Havana, Cuba.-The 28th United States-Cuba Friendship Caravan, led by Pastors for Peace, will pay tribute here today to the founder of that interreligious platform, Rev. Lucius Walker, who passed away in 2010.
The 28-people visiting group, mostly Americans, but also Mexicans and Europeans, arrived in the island yesterday to support the claims for the cessation of the economic, financial and commercial blockade imposed by Washington for almost six decades.
According to the executive director of Pastors for Peace, Gail Walker, the activists will demand the administration of U.S. President, Donald Trump, to keep the progress boosted by his predecessor, Barack Obama, and authorize the citizens of that country to travel to Cuba freely.
The caravan, which brings a symbolic donation of first-aid medicines in the Caribbean nation, will tour several Cuban provinces and meet with citizens, churches and cultural entities.

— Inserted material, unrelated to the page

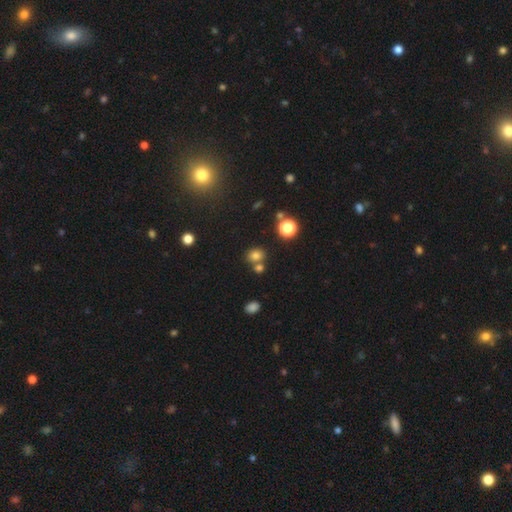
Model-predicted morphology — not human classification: smooth 74%, star or artifact 18%, featured or disk 8%. Down the decision tree: how rounded — round (68%); merging — none (62%).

The Caravan of Friendship began in April a tour across 50 U.S. cities to report on the Cuban reality and Trump’s attempts to reverse the incipient process of normalization of bilateral relations.
Pastors for Peace emerged in 1988 as a project of the Interreligious Foundation for Community Organization, led at that time by Rev. Lucius Walker, and has been directing his initiatives of solidarity towards Cuba since 1992.